En décembre 2019, les États-Unis avaient déjà imposé des sanctions supplémentaires sur le navire Icaro lui-même pour avoir livré des produits pétroliers vénézuéliens à Cuba, l’un des principaux alliés du président Nicolas Maduro à l’étranger. L’Icaro est donc l’un des pétroliers soumis aux sanctions américaines imposées au Venezuela. Mais les responsables de l’ambassade des États-Unis à Port-of-Spain ont déclaré que les sanctions n’empêchent pas l’inspection et l’assistance au navire, car elles ne visent pas « des questions de sécurité, d’environnement ou de préoccupations humanitaires ».

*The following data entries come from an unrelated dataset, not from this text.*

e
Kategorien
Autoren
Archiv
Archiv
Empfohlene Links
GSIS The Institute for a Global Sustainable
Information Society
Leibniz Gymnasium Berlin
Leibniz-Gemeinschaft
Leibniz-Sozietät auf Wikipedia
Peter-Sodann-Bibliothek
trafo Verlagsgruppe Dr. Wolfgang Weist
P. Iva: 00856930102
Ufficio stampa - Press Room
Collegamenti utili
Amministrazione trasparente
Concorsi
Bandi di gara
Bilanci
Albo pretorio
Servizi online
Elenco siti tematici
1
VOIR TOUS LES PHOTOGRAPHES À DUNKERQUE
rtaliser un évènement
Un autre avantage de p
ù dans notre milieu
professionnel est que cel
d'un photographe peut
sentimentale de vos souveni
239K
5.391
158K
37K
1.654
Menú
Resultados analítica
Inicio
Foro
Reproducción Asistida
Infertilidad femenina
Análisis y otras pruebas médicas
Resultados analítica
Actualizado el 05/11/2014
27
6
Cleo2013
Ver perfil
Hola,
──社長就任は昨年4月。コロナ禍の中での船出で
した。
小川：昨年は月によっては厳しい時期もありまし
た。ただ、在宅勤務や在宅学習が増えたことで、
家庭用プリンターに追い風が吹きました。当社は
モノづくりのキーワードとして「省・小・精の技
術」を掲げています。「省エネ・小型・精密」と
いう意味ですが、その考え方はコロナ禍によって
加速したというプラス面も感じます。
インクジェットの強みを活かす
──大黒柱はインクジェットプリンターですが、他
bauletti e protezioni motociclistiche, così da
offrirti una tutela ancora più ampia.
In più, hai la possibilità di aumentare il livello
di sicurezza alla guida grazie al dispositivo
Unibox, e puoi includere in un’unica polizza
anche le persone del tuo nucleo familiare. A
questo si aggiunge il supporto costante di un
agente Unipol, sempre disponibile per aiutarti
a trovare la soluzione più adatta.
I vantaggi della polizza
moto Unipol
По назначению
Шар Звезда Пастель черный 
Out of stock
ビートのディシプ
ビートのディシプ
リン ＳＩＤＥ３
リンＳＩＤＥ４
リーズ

Avant de préciser : « Nous soutenons fermement les actions immédiates visant à mettre le Nabarima en conformité avec les normes de sécurité internationales et à éviter d’éventuels dommages environnementaux, qui pourraient avoir un impact négatif non seulement sur la population vénézuélienne mais aussi sur celle des pays voisins. Le PDVSA a la responsabilité de prendre des mesures pour éviter une catastrophe environnementale dans les eaux vénézuéliennes ».



Ces déclarations surviennent alors que l’on s’inquiète de plus en plus d’une éventuelle catastrophe écologique si les millions de gallons de pétrole stockés à bord du Nabarima se déversaient dans le golfe de Paria.